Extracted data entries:
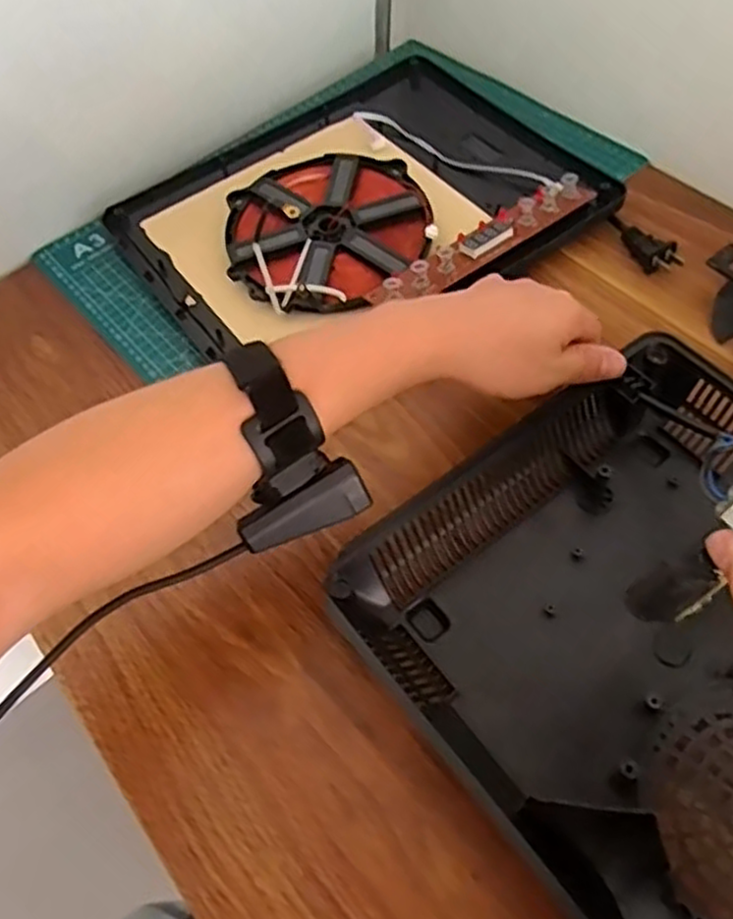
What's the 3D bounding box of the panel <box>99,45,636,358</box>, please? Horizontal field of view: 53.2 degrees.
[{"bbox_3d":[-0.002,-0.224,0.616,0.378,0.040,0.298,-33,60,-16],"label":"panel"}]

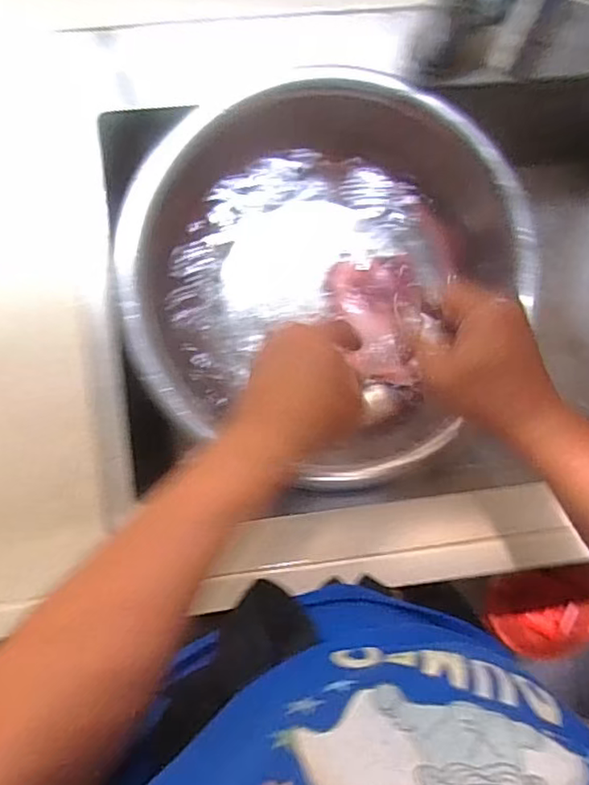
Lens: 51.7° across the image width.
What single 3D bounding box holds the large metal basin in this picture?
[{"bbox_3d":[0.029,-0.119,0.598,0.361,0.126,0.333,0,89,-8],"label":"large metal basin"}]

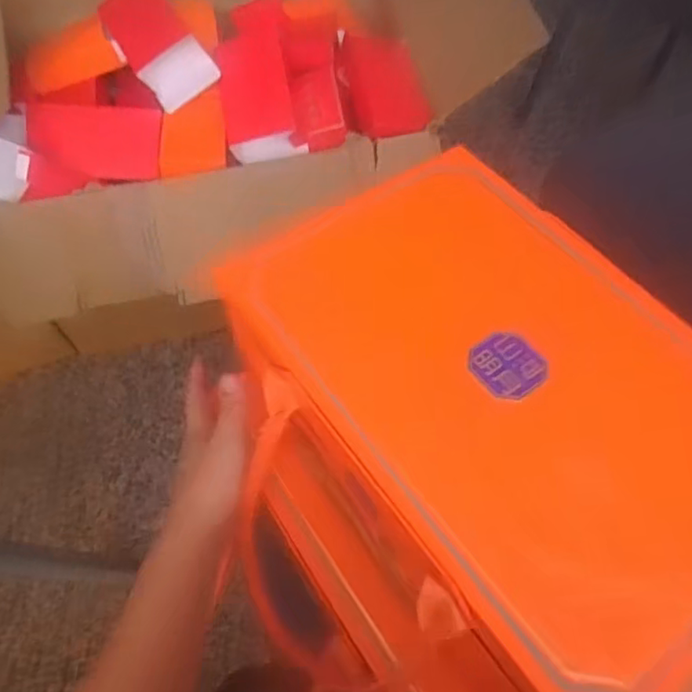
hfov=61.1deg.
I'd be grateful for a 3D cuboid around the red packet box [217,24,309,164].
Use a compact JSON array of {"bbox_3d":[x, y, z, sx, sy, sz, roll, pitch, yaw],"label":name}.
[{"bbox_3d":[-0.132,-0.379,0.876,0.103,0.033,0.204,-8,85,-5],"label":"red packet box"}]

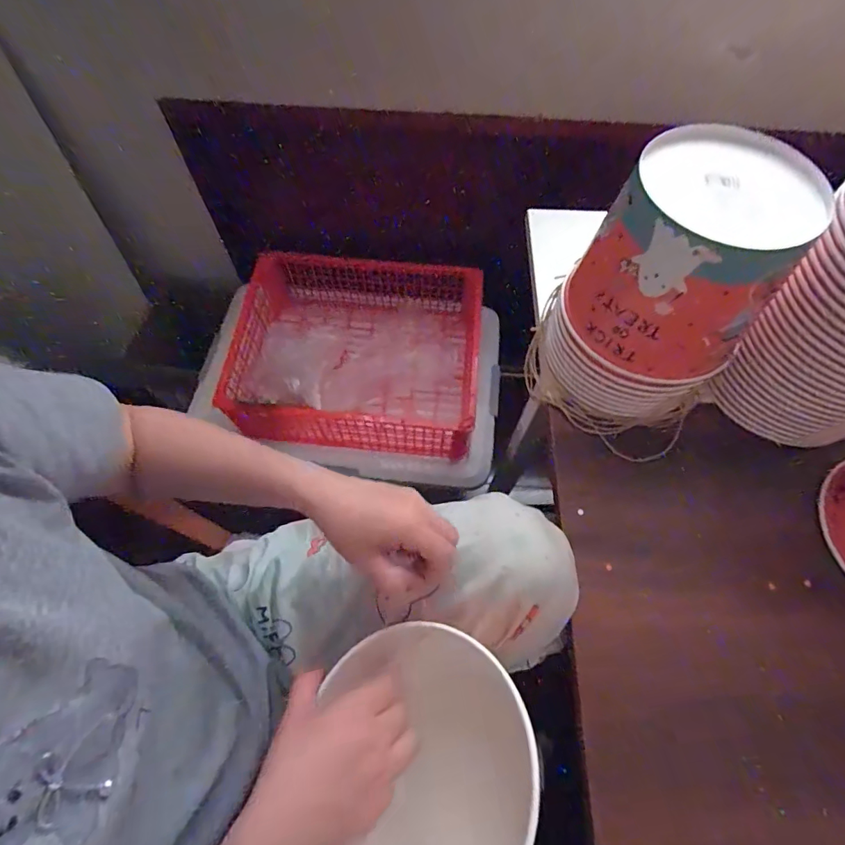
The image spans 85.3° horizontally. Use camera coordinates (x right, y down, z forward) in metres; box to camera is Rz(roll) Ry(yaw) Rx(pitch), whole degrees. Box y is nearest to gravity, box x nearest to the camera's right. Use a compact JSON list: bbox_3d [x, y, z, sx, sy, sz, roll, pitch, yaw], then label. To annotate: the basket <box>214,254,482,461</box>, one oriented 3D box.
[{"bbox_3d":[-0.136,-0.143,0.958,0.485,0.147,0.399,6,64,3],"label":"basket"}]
--
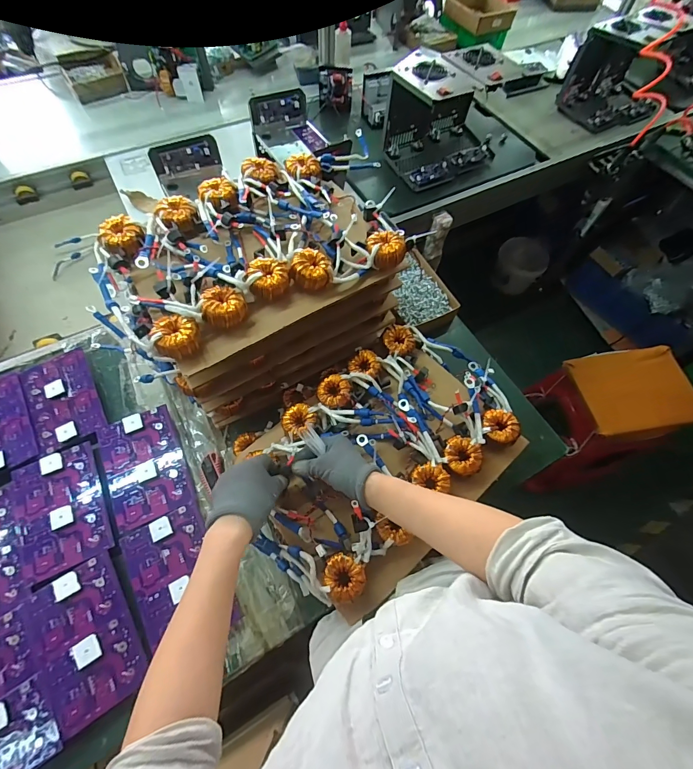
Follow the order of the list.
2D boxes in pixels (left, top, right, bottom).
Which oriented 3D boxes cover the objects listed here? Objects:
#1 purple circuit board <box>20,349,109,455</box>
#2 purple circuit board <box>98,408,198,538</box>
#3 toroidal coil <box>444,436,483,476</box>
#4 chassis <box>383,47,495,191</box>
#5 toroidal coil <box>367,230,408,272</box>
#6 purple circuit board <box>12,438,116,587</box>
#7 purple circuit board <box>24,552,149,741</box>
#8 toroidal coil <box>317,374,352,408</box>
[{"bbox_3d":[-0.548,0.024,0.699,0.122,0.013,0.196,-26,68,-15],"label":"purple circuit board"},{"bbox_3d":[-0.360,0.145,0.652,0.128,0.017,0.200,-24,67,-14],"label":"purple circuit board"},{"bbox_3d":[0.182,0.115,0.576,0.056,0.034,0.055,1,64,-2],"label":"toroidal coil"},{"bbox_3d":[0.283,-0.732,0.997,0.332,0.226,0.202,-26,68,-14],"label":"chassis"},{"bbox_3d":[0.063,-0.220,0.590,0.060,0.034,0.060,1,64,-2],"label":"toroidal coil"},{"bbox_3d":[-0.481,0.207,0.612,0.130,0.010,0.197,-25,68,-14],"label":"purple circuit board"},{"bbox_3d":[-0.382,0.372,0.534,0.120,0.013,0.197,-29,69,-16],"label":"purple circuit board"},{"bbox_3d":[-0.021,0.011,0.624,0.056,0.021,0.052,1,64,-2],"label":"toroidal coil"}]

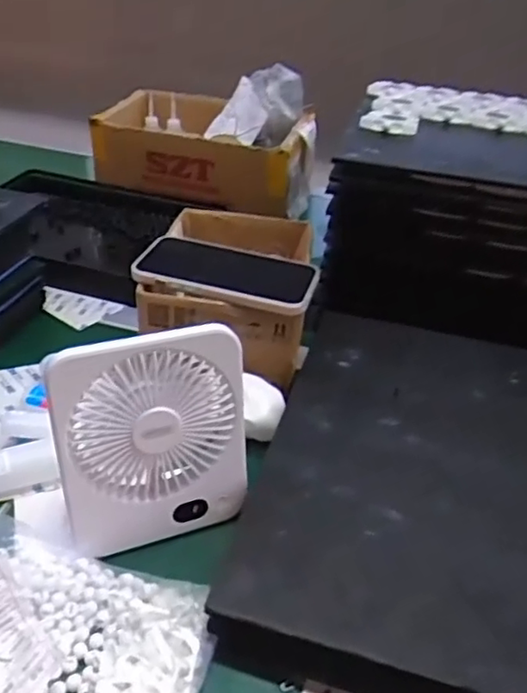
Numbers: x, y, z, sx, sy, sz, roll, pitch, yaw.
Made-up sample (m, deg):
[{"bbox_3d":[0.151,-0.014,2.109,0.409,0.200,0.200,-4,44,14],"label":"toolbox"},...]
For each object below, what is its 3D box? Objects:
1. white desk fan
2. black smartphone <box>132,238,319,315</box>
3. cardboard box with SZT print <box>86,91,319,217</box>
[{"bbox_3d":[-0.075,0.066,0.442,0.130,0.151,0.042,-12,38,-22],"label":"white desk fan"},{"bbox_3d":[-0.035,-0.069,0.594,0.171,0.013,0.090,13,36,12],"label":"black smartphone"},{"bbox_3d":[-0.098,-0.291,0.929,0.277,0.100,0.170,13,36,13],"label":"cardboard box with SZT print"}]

Try it: Although the records above contain pictures, the copy should not; retype exactly the lines from the one containing "#1 purple circuit" through the one containing "For each object".

Result of the exercise:
#1 purple circuit board <box>20,349,109,455</box>
#2 purple circuit board <box>98,408,198,538</box>
#3 toroidal coil <box>444,436,483,476</box>
#4 chassis <box>383,47,495,191</box>
#5 toroidal coil <box>367,230,408,272</box>
#6 purple circuit board <box>12,438,116,587</box>
#7 purple circuit board <box>24,552,149,741</box>
#8 toroidal coil <box>317,374,352,408</box>
[{"bbox_3d":[-0.548,0.024,0.699,0.122,0.013,0.196,-26,68,-15],"label":"purple circuit board"},{"bbox_3d":[-0.360,0.145,0.652,0.128,0.017,0.200,-24,67,-14],"label":"purple circuit board"},{"bbox_3d":[0.182,0.115,0.576,0.056,0.034,0.055,1,64,-2],"label":"toroidal coil"},{"bbox_3d":[0.283,-0.732,0.997,0.332,0.226,0.202,-26,68,-14],"label":"chassis"},{"bbox_3d":[0.063,-0.220,0.590,0.060,0.034,0.060,1,64,-2],"label":"toroidal coil"},{"bbox_3d":[-0.481,0.207,0.612,0.130,0.010,0.197,-25,68,-14],"label":"purple circuit board"},{"bbox_3d":[-0.382,0.372,0.534,0.120,0.013,0.197,-29,69,-16],"label":"purple circuit board"},{"bbox_3d":[-0.021,0.011,0.624,0.056,0.021,0.052,1,64,-2],"label":"toroidal coil"}]

Numbers: x, y, z, sx, sy, sz, roll, pitch, yaw.
Made-up sample (m, deg):
[{"bbox_3d":[0.151,-0.014,2.109,0.409,0.200,0.200,-4,44,14],"label":"toolbox"},...]
For each object below, what is its 3D box? Objects:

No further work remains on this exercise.